§ **O que fazer**
Reescreva como lista numerada todas as linhas dos registros abaixo, sem as linhas em branco. Deixe as imagens fora da resposta.

▽

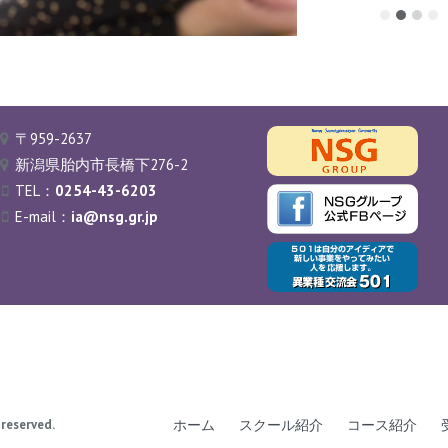
〒959-2637
新潟県胎内市長橋下276-2
TEL：
0254-43-6203
E-mail：
ia@nsg.gr.jp
 reserved.
ホーム
スクール紹介
コース紹介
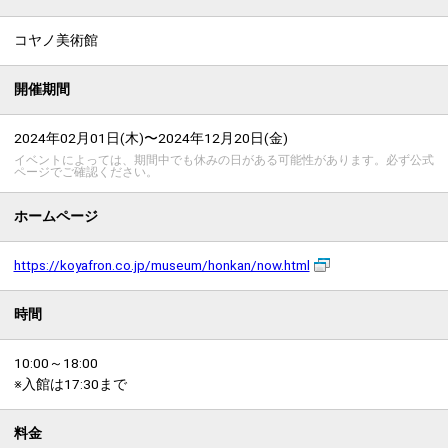
コヤノ美術館
開催期間
2024年02月01日(木)〜2024年12月20日(金)
イベントによっては、期間中でも休みの日がある可能性があります。必ず公式
ページでご確認ください。
ホームページ
https://koyafron.co.jp/museum/honkan/now.html
時間
10:00～18:00
※入館は17:30まで
料金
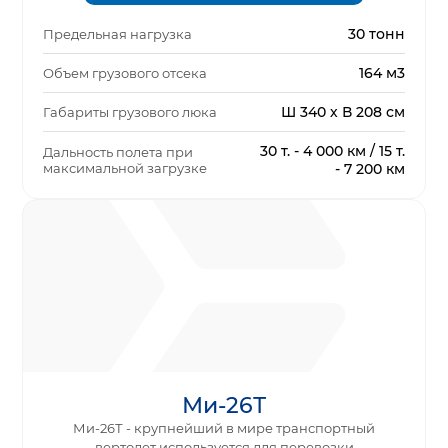
30 тонн
Предельная нагрузка
164 м3
Объем грузового отсека
Ш 340 х В 208 см
Габариты грузового люка
30 т. - 4 000 км / 15 т.
Дальность полета при
максимальной загрузке
- 7 200 км
Ми-26Т
Ми-26Т - крупнейший в мире транспортный
вертолет используется для перевозки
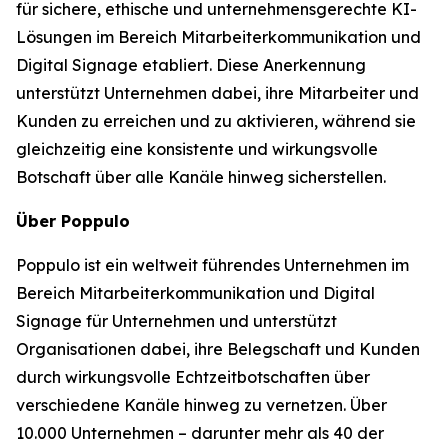
für sichere, ethische und unternehmensgerechte KI-
Lösungen im Bereich Mitarbeiterkommunikation und
Digital Signage etabliert. Diese Anerkennung
unterstützt Unternehmen dabei, ihre Mitarbeiter und
Kunden zu erreichen und zu aktivieren, während sie
gleichzeitig eine konsistente und wirkungsvolle
Botschaft über alle Kanäle hinweg sicherstellen.
Über Poppulo
Poppulo ist ein weltweit führendes Unternehmen im
Bereich Mitarbeiterkommunikation und Digital
Signage für Unternehmen und unterstützt
Organisationen dabei, ihre Belegschaft und Kunden
durch wirkungsvolle Echtzeitbotschaften über
verschiedene Kanäle hinweg zu vernetzen. Über
10.000 Unternehmen – darunter mehr als 40 der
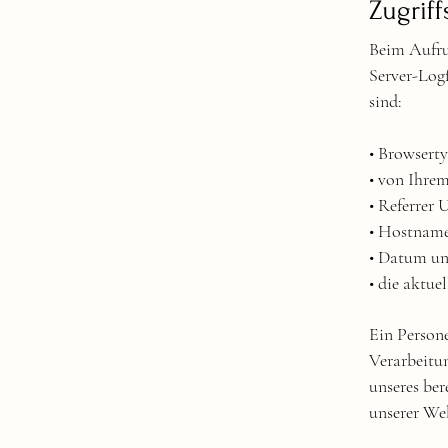
Zugriff
Beim Aufru
Server-Logf
sind:
• Browsert
• von Ihre
• Referrer
• Hostname
• Datum un
• die aktue
Ein Persone
Verarbeitu
unseres ber
unserer Web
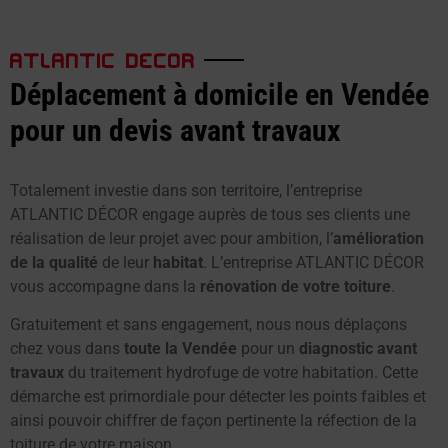
ATLANTIC DECOR
Déplacement à domicile en Vendée
pour un devis avant travaux
Totalement investie dans son territoire, l’entreprise
ATLANTIC DÉCOR engage auprès de tous ses clients une
réalisation de leur projet avec pour ambition, l’
amélioration
de la qualité
de leur
habitat
. L’entreprise ATLANTIC DÉCOR
vous accompagne dans la
rénovation de votre toiture
.
Gratuitement et sans engagement, nous nous déplaçons
chez vous dans
toute la Vendée
pour un
diagnostic avant
travaux
du traitement hydrofuge de votre habitation. Cette
démarche est primordiale pour détecter les points faibles et
ainsi pouvoir chiffrer de façon pertinente la réfection de la
toiture de votre maison.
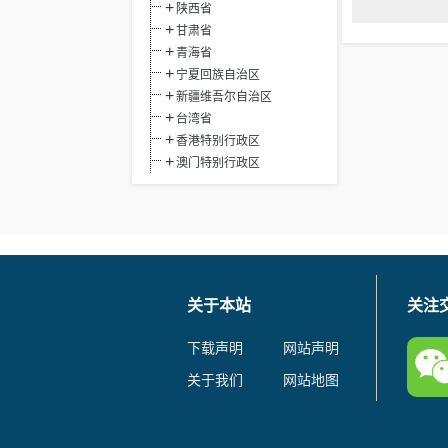
陕西省
甘肃省
青海省
宁夏回族自治区
新疆维吾尔自治区
台湾省
香港特别行政区
澳门特别行政区
关于本站
关注
下载声明
网站声明
关于我们
网站地图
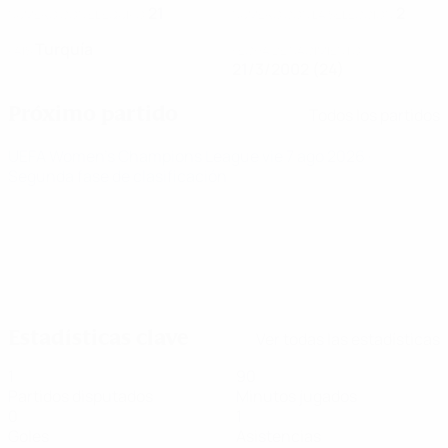
21
2
NÚMERO CON EL EQUIPO
NÚMERO CON LA SELECCIÓN
Turquía
PAÍS
FECHA DE NACIMIENTO
21/3/2002 (24)
Próximo partido
Todos los partidos
UEFA Women's Champions League
vie 7 ago 2026
·
Segunda fase de clasificación
Estadísticas clave
Ver todas las estadísticas
1
90
Partidos disputados
Minutos jugados
0
1
Goles
Asistencias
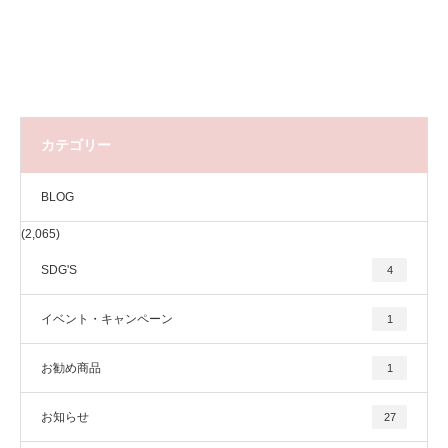
カテゴリー
BLOG
(2,065)
SDG'S
4
イベント・キャンペーン
1
お勧め商品
1
お知らせ
27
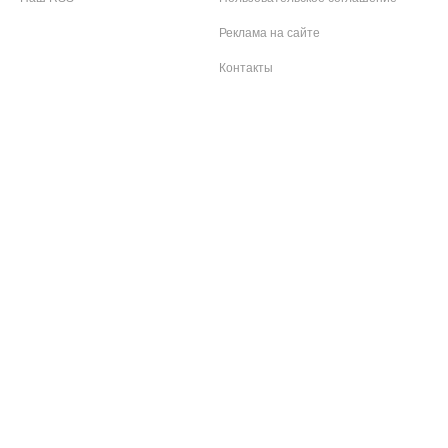
Реклама на сайте
Контакты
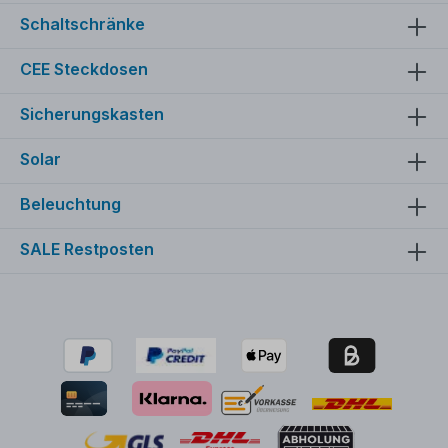
Schaltschränke
CEE Steckdosen
Sicherungskasten
Solar
Beleuchtung
SALE Restposten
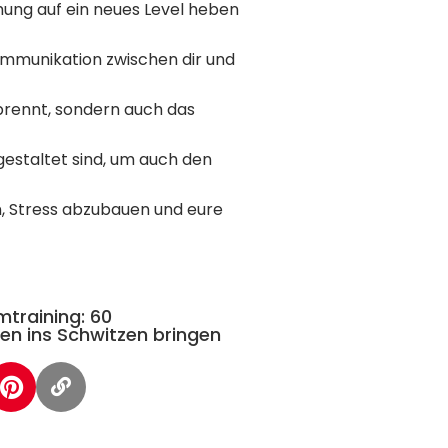
ehung auf ein neues Level heben
ommunikation zwischen dir und
rbrennt, sondern auch das
gestaltet sind, um auch den
n, Stress abzubauen und eure
imtraining: 60
en ins Schwitzen bringen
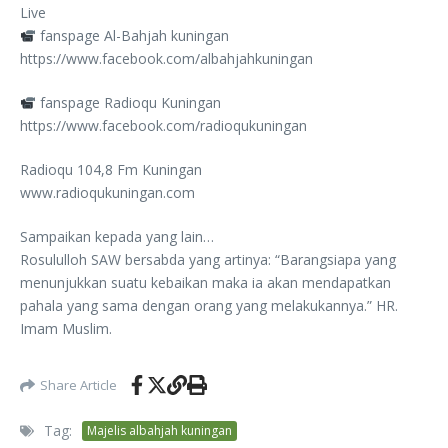
Live
fanspage Al-Bahjah kuningan
https://www.facebook.com/albahjahkuningan
fanspage Radioqu Kuningan
https://www.facebook.com/radioqukuningan
Radioqu 104,8 Fm Kuningan
www.radioqukuningan.com
Sampaikan kepada yang lain…
Rosululloh SAW bersabda yang artinya: “Barangsiapa yang
menunjukkan suatu kebaikan maka ia akan mendapatkan
pahala yang sama dengan orang yang melakukannya.” HR.
Imam Muslim.
Share Article
Tag:
Majelis albahjah kuningan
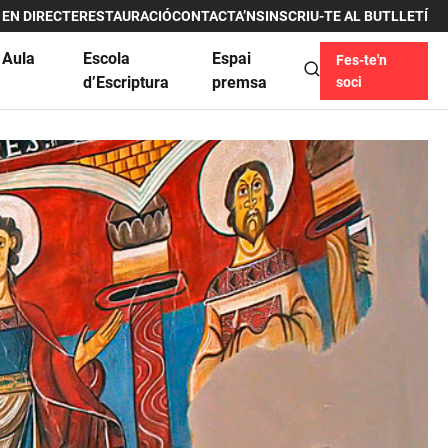
 EN DIRECTE
RESTAURACIÓ
CONTACTA’NS
INSCRIU-TE AL BUTLLETÍ
 Aula
Escola
Espai
Fes-te'n
u
d’Escriptura
premsa
soci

△

§ **Resposta à tarefa**
1. 〒959-2637
2. 新潟県胎内市長橋下276-2
3. TEL：
4. 0254-43-6203
5. E-mail：
6. ia@nsg.gr.jp
7.  reserved.
8. ホーム
9. スクール紹介
10. コース紹介
11. コヤノ美術館
12. 開催期間
13. 2024年02月01日(木)〜2024年12月20日(金)
14. イベントによっては、期間中でも休みの日がある可能性があります。必ず公式
15. ページでご確認ください。
16. ホームページ
17. https://koyafron.co.jp/museum/honkan/now.html
18. 時間
19. 10:00～18:00
20. ※入館は17:30まで
21. 料金
22. 30 тонн
23. Предельная нагрузка
24. 164 м3
25. Объем грузового отсека
26. Ш 340 х В 208 см
27. Габариты грузового люка
28. 30 т. - 4 000 км / 15 т.
29. Дальность полета при
30. максимальной загрузке
31. - 7 200 км
32. Ми-26Т
33. Ми-26Т - крупнейший в мире транспортный
34. вертолет используется для перевозки
35. für sichere, ethische und unternehmensgerechte KI-
36. Lösungen im Bereich Mitarbeiterkommunikation und
37. Digital Signage etabliert. Diese Anerkennung
38. unterstützt Unternehmen dabei, ihre Mitarbeiter und
39. Kunden zu erreichen und zu aktivieren, während sie
40. gleichzeitig eine konsistente und wirkungsvolle
41. Botschaft über alle Kanäle hinweg sicherstellen.
42. Über Poppulo
43. Poppulo ist ein weltweit führendes Unternehmen im
44. Bereich Mitarbeiterkommunikation und Digital
45. Signage für Unternehmen und unterstützt
46. Organisationen dabei, ihre Belegschaft und Kunden
47. durch wirkungsvolle Echtzeitbotschaften über
48. verschiedene Kanäle hinweg zu vernetzen. Über
49. 10.000 Unternehmen – darunter mehr als 40 der
50. Zugriff
51. Beim Aufru
52. Server-Logf
53. sind:
54. • Browsert
55. • von Ihre
56. • Referrer
57. • Hostname
58. • Datum un
59. • die aktue
60. Ein Persone
61. Verarbeitu
62. unseres ber
63. unserer Web
64. ATLANTIC DECOR
65. Déplacement à domicile en Vendée
66. pour un devis avant travaux
67. Totalement investie dans son territoire, l’entreprise
68. ATLANTIC DÉCOR engage auprès de tous ses clients une
69. réalisation de leur projet avec pour ambition, l’
70. amélioration
71. de la qualité
72. de leur
73. habitat
74. . L’entreprise ATLANTIC DÉCOR
75. vous accompagne dans la
76. rénovation de votre toiture
77. .
78. Gratuitement et sans engagement, nous nous déplaçons
79. chez vous dans
80. toute la Vendée
81. pour un
82. diagnostic avant
83. travaux
84. du traitement hydrofuge de votre habitation. Cette
85. démarche est primordiale pour détecter les points faibles et
86. ainsi pouvoir chiffrer de façon pertinente la réfection de la
87. toiture de votre maison.
88. 陕西省
89. 甘肃省
90. 青海省
91. 宁夏回族自治区
92. 新疆维吾尔自治区
93. 台湾省
94. 香港特别行政区
95. 澳门特别行政区
96. 关于本站
97. 关注
98. 下载声明
99. 网站声明
100. 关于我们
101. 网站地图
102. 21
103. 2
104. NÚMERO CON EL EQUIPO
105. NÚMERO CON LA SELECCIÓN
106. Turquía
107. PAÍS
108. FECHA DE NACIMIENTO
109. 21/3/2002 (24)
110. Próximo partido
111. Todos los partidos
112. UEFA Women's Champions League
113. vie 7 ago 2026
114. ·
115. Segunda fase de clasificación
116. Estadísticas clave
117. Ver todas las estadísticas
118. 1
119. 90
120. Partidos disputados
121. Minutos jugados
122. 0
123. 1
124. Goles
125. Asistencias
126. カテゴリー
127. BLOG
128. (2,065)
129. SDG'S
130. 4
131. イベント・キャンペーン
132. 1
133. お勧め商品
134. 1
135. お知らせ
136. 27
137. Реклама на сайте
138. Контакты
139. Schaltschränke
140. CEE Steckdosen
141. Sicherungskasten
142. Solar
143. Beleuchtung
144. SALE Restposten
145. ehung auf ein neues Level heben
146. ommunikation zwischen dir und
147. rbrennt, sondern auch das
148. gestaltet sind, um auch den
149. n, Stress abzubauen und eure
150. imtraining: 60
151. en ins Schwitzen bringen
152. Live
153. fanspage Al-Bahjah kuningan
154. https://www.facebook.com/albahjahkuningan
155. fanspage Radioqu Kuningan
156. https://www.facebook.com/radioqukuningan
157. Radioqu 104,8 Fm Kuningan
158. www.radioqukuningan.com
159. Sampaikan kepada yang lain…
160. Rosululloh SAW bersabda yang artinya: “Barangsiapa yang
161. menunjukkan suatu kebaikan maka ia akan mendapatkan
162. pahala yang sama dengan orang yang melakukannya.” HR.
163. Imam Muslim.
164. Share Article
165. Tag:
166. Majelis albahjah kuningan
167.  EN DIRECTE
168. RESTAURACIÓ
169. CONTACTA’NS
170. INSCRIU-TE AL BUTLLETÍ
171.  Aula
172. Escola
173. Espai
174. Fes-te'n
175. u
176. d’Escriptura
177. premsa
178. soci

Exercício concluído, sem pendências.